--- Goals ---
[A] Condense the paragraph beginning "The earlier years" in the power mirror thread below into a short bulleted list, keeping its main facts.
[B] Write the next part of the power mirror thread below, picking up after its final line.

--- Document section ---
========

# Manual to Power Mirrors



## campkd6 (Dec 7, 2007)

Does anyone know if the wiring is in the doors of 2002 Chevy 2500HD doors for power mirrors.
I have the manual towing mirrors and would like to go to the power heated towing mirrors if possible.

Thanks
BJ


----------



## mcwlandscaping (Sep 8, 2005)

I do not believe the wiring would be there if the truck did not come with power/heated mirrors from the factory


----------



## campkd6 (Dec 7, 2007)

I have heard different opinions. Some say its there others not. Guess I will have to pull a door panel and look.


----------



## tuney443 (Jun 25, 2006)

The wires are there for your truck.All you need is the switch with a new panel to activate the mirror head and you need the factory rear windshield defrost option to activate the heat.If you don't have that,you'll have to install a separate switch.


----------



## campkd6 (Dec 7, 2007)

Thanks Tuney443 I knew someone would have the answer. Yup just going to use a switch for heat.


----------



## tuney443 (Jun 25, 2006)

campkd6;1331817 said:


> I have heard different opinions. Some say its there others not. Guess I will have to pull a door panel and look.


No need to pull your door panel.Just take off the black triangular mirror cover on the outside of your door and the wires will be there.


----------



## campkd6 (Dec 7, 2007)

did that no wires there


----------



## MikeRi24 (Dec 21, 2007)

The earlier years years for this body style don't have a lot of pre-existing wiring for extra option. The later years, like '06 and '07 are pretty much wired for everything it seems. My '06 "work truck" has the plug-and-play wiring for fog lights, power seats, power mirrors, cab lights, auto dim mirror with temp and compass, just to name a few bells and whistles. 

In your case, I think that the power mirror switches are on the arm rest in the door panel in the same grouping of switches as the power windows, and in most cases I do believe that those two option go hand in hand so you may either need to do a little custom working or end up with dummy switches for power windows.


----------



## lilweeds (Aug 3, 2007)

========

--- Data ---

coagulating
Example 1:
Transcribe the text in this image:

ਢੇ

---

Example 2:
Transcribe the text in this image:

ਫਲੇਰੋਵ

========

--- Responses ---
[A]
- Early model years of this body style have little pre-existing wiring for extra options.
- Later years, such as '06 and '07, appear to be wired for almost everything.
- The writer's '06 "work truck" has plug-and-play wiring for fog lights, power seats, power mirrors, cab lights, and an auto-dim mirror with temperature and compass, among other features.

[B]
My 06 did not. Most do not have the wiring. You can run the wires yourself. The only way the wiring might be there would be if you have power windows and locks.


----------



## campkd6 (Dec 7, 2007)

i have power everything just not mirrors. windows,locks,both seats, just not mirrors


----------



## mcwlandscaping (Sep 8, 2005)

If you or a friend has one of those snake scopes before you take the door panel apart it may be good to poke around with that first. I know on trucks ive changed mirrors on before ive dropped that harness out of my hands and when it hangs down in the door you'd never know it was there!


----------



## tuney443 (Jun 25, 2006)

mcwlandscaping;1331994 said:


> If you or a friend has one of those snake scopes before you take the door panel apart it may be good to poke around with that first. I know on trucks ive changed mirrors on before ive dropped that harness out of my hands and when it hangs down in the door you'd never know it was there!


EXACTLY.I know they are there because I had a 2001 2500HD with manual mirrors and I changed them out for power and heated ones.GM did this I believe up to the NBS trucks and then what else is new--they wen't cheap and only wired trucks for the power options.Those wires are probably taped to the inside of the door,interior side--get a strong light in there and fish them out.


----------



## campkd6 (Dec 7, 2007)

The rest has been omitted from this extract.